→ **Task description**
Reproduce only what runs from the line containing "Figure 4. Example" to the line containing "Figure 1. ( a" in the records below, inclusive. Keep it exact, and keep the pictures out.

→ **The input**
- - -

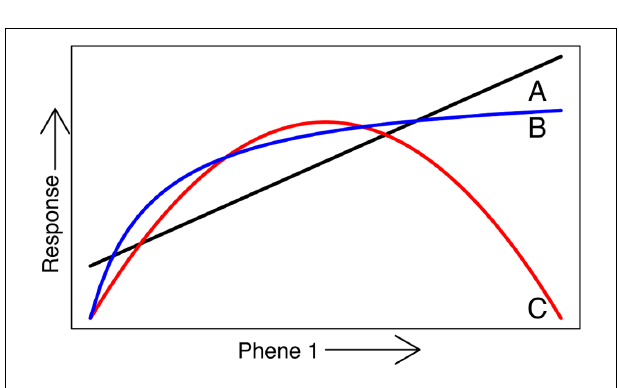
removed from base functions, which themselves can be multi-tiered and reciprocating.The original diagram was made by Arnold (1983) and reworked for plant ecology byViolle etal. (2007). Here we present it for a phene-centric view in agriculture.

- - -

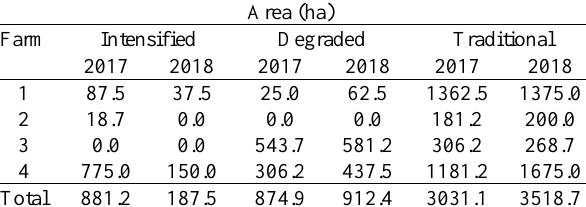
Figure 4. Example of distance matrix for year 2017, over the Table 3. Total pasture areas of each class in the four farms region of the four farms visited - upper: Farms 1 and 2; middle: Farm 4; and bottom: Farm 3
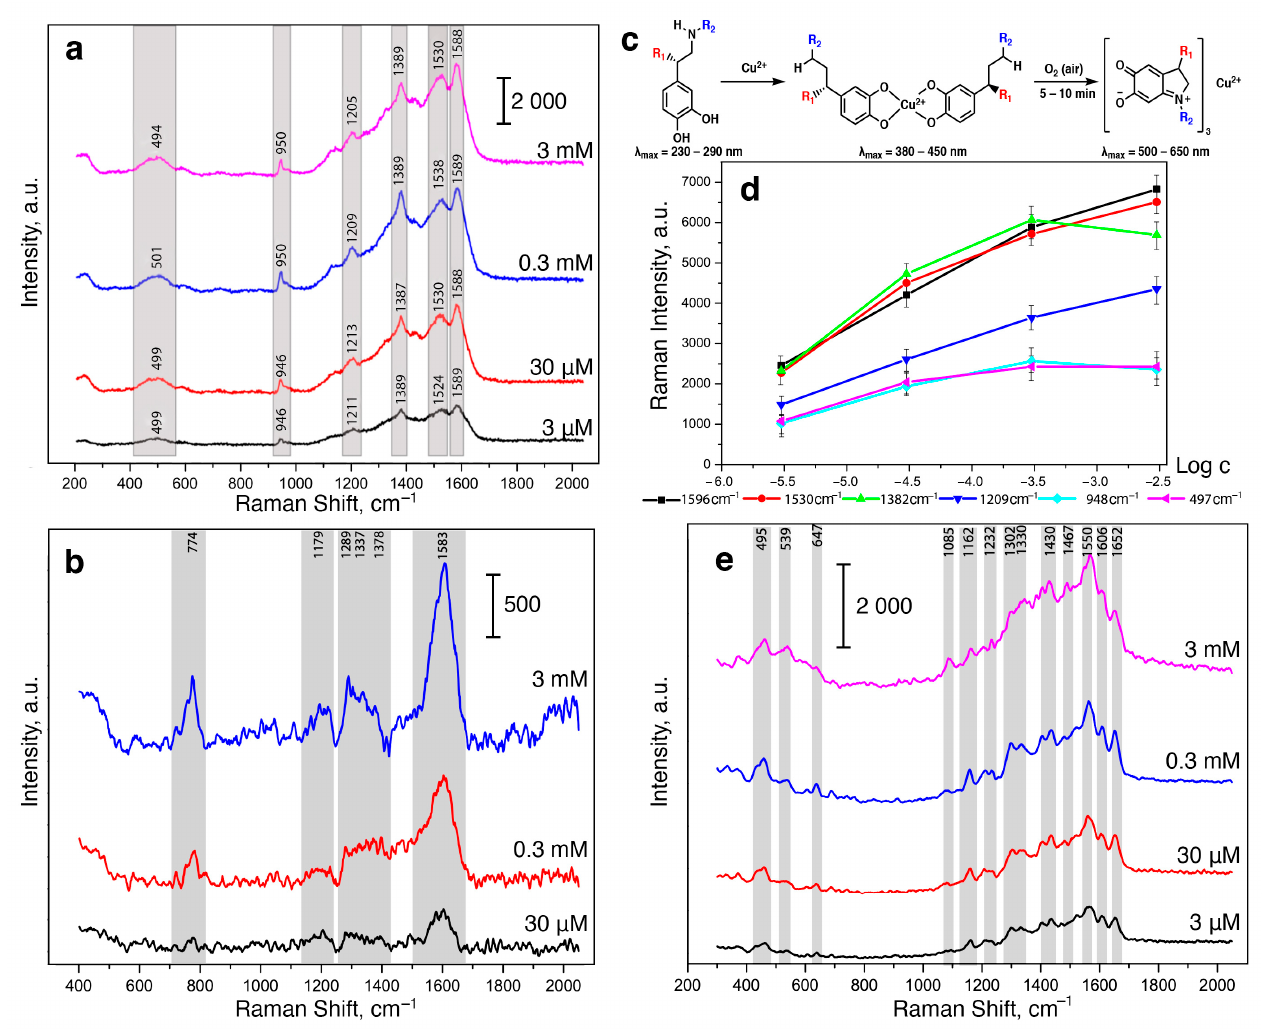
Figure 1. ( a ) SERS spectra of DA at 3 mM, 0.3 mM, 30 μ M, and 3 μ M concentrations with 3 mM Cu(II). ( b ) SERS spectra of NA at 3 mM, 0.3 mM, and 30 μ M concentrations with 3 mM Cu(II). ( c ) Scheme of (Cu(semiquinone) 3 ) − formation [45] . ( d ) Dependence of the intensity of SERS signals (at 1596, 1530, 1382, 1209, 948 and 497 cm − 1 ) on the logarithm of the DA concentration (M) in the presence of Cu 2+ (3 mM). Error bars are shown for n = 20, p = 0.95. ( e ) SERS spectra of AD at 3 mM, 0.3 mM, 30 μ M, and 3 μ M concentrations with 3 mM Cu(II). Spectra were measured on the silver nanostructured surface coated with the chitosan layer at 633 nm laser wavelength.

- - -

→ **Solution to the problem**
Figure 4. Example of distance matrix for year 2017, over the Table 3. Total pasture areas of each class in the four farms region of the four farms visited - upper: Farms 1 and 2; middle: Farm 4; and bottom: Farm 3
Figure 1. ( a ) SERS spectra of DA at 3 mM, 0.3 mM, 30 μ M, and 3 μ M concentrations with 3 mM Cu(II). ( b ) SERS spectra of NA at 3 mM, 0.3 mM, and 30 μ M concentrations with 3 mM Cu(II). ( c ) Scheme of (Cu(semiquinone) 3 ) − formation [45] . ( d ) Dependence of the intensity of SERS signals (at 1596, 1530, 1382, 1209, 948 and 497 cm − 1 ) on the logarithm of the DA concentration (M) in the presence of Cu 2+ (3 mM). Error bars are shown for n = 20, p = 0.95. ( e ) SERS spectra of AD at 3 mM, 0.3 mM, 30 μ M, and 3 μ M concentrations with 3 mM Cu(II). Spectra were measured on the silver nanostructured surface coated with the chitosan layer at 633 nm laser wavelength.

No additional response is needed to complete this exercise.